INSTRUCTIONS>
**a.** In the Gradle discussion, which Groovy method is suggested as an alternative way to scan a directory hierarchy?
**b.** List every simpler or alternative technique the Gradle discussion recommends in the paragraph that starts "A simpler way to get to the artifact files", along with what each one is for.
**c.** Reproduce everything in the Gradle discussion from "That’s a pretty" down to "single task action.", swapping "module descriptors" for "POM metadata".

PASSAGE FOR REVIEW>
Basically it goes to the path of the dependency, drops of everything after and including the jar directory (to get back to the top directory for that dependency) and then recursively checks for all pom files under that directory. Once that is done, it parses the XML to get the URLs.
Is this really the best way to do it or did I miss some Gradle property or method?
A simpler way to get to the artifact files is configurations.compile.each { file -> … }. A simpler way to parse the XML is to use Groovy’s ‘XmlSlurper’. An alternative way to scan a directory hierarchy is to use Groovy’s ‘File.traverse()’ method.
This solution reuse the hack of Andrew Warren-Love to generate path for the POM file. Actually, it would be quite nice if someone from the gradle team could show the proper way to access it. The main improvement is that the solution does not use 3rd party jars. def jarLicenses= new FileWriter(‘3rdPartyLicenses.txt’)
jarLicenses.write(“This is the complete list of the JARs used by the JChem Web Services (license information is included in case when no details are available in license.html):\n==================================\n\n”)
I modified the “hack” and added the poms to an extra configuration automatically. This solution works on all os (the others work only on windows). Also no information about the gradle cache is needed.
That’s a pretty good solution - as good as it gets without Gradle providing access to module descriptors as a first-class feature. The ‘doFirst’/‘doLast’ could be collapsed into a single task action.

DATA RECORDS>
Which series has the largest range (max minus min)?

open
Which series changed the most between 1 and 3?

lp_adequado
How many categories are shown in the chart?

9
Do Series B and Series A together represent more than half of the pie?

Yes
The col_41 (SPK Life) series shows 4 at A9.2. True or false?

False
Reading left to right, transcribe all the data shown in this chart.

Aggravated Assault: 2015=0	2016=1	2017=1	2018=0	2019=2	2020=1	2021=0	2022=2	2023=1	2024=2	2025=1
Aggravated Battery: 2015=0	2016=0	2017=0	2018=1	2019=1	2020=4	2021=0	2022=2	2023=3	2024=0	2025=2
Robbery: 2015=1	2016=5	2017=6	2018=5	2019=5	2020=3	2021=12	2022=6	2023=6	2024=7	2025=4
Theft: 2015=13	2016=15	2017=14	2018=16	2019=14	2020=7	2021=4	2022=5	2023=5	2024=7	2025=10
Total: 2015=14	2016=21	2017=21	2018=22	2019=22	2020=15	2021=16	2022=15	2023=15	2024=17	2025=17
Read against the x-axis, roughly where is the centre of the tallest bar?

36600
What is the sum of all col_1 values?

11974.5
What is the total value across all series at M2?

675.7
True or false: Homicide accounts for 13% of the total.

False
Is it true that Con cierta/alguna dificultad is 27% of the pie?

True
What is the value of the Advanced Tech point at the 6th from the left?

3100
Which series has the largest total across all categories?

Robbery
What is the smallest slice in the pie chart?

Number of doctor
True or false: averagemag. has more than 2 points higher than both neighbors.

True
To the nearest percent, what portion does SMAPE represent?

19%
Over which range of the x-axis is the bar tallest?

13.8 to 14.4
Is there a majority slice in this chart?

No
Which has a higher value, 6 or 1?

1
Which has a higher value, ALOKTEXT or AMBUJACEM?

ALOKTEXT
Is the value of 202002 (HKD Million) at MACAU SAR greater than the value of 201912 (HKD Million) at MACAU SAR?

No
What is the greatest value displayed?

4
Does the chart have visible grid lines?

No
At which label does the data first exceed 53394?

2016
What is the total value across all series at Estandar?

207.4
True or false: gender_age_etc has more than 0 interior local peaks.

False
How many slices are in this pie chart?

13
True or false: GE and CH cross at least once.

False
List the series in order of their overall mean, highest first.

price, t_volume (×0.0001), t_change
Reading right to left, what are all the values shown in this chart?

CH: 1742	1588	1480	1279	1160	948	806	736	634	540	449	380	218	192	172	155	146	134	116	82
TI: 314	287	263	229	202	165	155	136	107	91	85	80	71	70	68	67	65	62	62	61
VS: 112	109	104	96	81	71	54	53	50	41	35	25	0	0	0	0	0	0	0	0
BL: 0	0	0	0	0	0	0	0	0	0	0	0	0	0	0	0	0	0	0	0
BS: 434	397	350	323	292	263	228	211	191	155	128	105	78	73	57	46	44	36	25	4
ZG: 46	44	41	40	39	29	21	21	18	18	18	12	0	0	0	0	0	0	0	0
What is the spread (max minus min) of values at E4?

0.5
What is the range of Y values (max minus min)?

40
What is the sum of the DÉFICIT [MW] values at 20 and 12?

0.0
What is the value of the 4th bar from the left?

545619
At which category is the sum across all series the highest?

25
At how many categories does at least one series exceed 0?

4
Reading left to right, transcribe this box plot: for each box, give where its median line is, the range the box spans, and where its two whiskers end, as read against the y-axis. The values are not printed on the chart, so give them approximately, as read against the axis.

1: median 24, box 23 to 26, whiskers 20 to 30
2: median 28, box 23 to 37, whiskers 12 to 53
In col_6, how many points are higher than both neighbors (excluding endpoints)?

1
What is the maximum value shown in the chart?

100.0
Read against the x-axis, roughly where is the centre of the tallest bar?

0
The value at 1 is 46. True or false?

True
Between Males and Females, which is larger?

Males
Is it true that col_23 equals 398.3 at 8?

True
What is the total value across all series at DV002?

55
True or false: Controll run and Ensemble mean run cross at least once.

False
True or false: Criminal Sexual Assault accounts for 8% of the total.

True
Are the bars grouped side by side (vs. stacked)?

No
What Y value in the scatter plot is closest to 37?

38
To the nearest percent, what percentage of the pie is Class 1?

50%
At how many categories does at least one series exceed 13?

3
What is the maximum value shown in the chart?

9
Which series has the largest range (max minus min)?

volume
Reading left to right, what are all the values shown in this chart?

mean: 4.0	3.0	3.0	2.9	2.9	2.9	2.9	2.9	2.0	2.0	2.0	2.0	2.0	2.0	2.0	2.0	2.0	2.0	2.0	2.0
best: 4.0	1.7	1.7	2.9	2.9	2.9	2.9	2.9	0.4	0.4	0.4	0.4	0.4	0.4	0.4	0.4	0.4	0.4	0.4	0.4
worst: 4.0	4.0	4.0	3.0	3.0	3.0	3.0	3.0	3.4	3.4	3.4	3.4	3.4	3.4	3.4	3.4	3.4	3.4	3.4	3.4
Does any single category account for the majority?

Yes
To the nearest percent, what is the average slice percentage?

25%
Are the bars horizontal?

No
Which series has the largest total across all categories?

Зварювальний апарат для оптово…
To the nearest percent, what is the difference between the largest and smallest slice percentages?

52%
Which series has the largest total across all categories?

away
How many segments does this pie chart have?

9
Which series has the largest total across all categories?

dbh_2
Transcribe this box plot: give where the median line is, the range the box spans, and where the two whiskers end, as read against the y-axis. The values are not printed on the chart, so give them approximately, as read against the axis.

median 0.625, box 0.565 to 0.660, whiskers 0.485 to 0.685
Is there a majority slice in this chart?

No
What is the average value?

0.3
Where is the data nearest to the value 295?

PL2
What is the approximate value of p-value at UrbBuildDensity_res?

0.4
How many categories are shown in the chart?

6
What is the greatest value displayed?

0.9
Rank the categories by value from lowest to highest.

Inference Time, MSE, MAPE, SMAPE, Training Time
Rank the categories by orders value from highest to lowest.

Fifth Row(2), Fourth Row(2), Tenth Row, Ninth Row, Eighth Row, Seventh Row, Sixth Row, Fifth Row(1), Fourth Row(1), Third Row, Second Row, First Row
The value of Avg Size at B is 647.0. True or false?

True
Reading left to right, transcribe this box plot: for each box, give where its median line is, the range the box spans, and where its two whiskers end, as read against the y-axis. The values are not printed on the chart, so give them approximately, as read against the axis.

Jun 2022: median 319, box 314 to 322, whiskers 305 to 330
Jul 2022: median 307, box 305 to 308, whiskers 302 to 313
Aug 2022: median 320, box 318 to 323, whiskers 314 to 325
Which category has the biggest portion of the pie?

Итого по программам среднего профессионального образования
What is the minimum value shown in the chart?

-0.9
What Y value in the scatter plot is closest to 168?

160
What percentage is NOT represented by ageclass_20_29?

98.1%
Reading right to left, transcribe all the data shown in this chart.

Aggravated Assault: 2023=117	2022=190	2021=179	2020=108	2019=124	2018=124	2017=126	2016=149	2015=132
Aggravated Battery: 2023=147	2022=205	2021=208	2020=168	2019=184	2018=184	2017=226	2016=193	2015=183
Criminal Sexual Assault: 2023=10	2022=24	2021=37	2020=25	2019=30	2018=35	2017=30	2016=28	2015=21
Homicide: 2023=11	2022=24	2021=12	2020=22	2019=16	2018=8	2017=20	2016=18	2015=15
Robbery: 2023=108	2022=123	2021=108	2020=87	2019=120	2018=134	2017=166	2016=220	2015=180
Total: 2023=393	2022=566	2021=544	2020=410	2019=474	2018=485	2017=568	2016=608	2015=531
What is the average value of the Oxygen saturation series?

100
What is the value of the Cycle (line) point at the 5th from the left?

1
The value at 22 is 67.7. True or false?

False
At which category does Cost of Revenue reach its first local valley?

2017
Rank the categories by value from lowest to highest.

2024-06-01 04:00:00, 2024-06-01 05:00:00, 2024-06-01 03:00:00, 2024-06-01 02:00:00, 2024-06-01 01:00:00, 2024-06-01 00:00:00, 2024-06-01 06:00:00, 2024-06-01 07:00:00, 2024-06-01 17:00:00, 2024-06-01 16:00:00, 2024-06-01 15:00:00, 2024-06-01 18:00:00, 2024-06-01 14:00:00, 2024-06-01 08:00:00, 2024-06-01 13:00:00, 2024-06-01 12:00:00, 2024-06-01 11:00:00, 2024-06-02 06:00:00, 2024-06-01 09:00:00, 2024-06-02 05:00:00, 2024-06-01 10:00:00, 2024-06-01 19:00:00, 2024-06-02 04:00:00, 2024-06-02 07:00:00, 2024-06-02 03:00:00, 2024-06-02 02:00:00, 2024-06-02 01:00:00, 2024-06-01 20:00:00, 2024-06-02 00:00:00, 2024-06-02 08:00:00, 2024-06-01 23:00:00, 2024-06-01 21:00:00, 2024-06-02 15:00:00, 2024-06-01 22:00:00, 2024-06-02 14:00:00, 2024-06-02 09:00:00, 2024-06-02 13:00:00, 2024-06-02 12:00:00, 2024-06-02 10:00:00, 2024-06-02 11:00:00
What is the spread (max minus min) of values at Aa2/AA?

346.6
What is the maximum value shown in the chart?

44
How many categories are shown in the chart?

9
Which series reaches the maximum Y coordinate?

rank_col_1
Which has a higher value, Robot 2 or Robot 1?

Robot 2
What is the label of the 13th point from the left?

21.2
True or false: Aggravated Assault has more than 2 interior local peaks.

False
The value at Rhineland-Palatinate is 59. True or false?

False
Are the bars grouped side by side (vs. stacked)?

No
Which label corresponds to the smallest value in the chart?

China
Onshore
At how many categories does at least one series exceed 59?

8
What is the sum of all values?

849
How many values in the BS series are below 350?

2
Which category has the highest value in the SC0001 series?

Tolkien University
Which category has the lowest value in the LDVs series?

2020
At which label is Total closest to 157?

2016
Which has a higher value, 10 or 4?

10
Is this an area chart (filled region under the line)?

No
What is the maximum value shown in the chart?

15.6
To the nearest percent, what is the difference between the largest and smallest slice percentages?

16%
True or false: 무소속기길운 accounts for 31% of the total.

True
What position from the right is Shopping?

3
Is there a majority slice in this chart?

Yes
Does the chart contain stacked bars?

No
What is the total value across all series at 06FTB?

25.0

EXPECTED OUTPUTS>
**a.** File.traverse()

**b.**
- configurations.compile.each { file -> … }: a simpler way to get to the artifact files
- Groovy’s XmlSlurper: a simpler way to parse the XML
- Groovy’s File.traverse() method: an alternative way to scan a directory hierarchy

**c.**
That’s a pretty good solution - as good as it gets without Gradle providing access to POM metadata as a first-class feature. The ‘doFirst’/‘doLast’ could be collapsed into a single task action.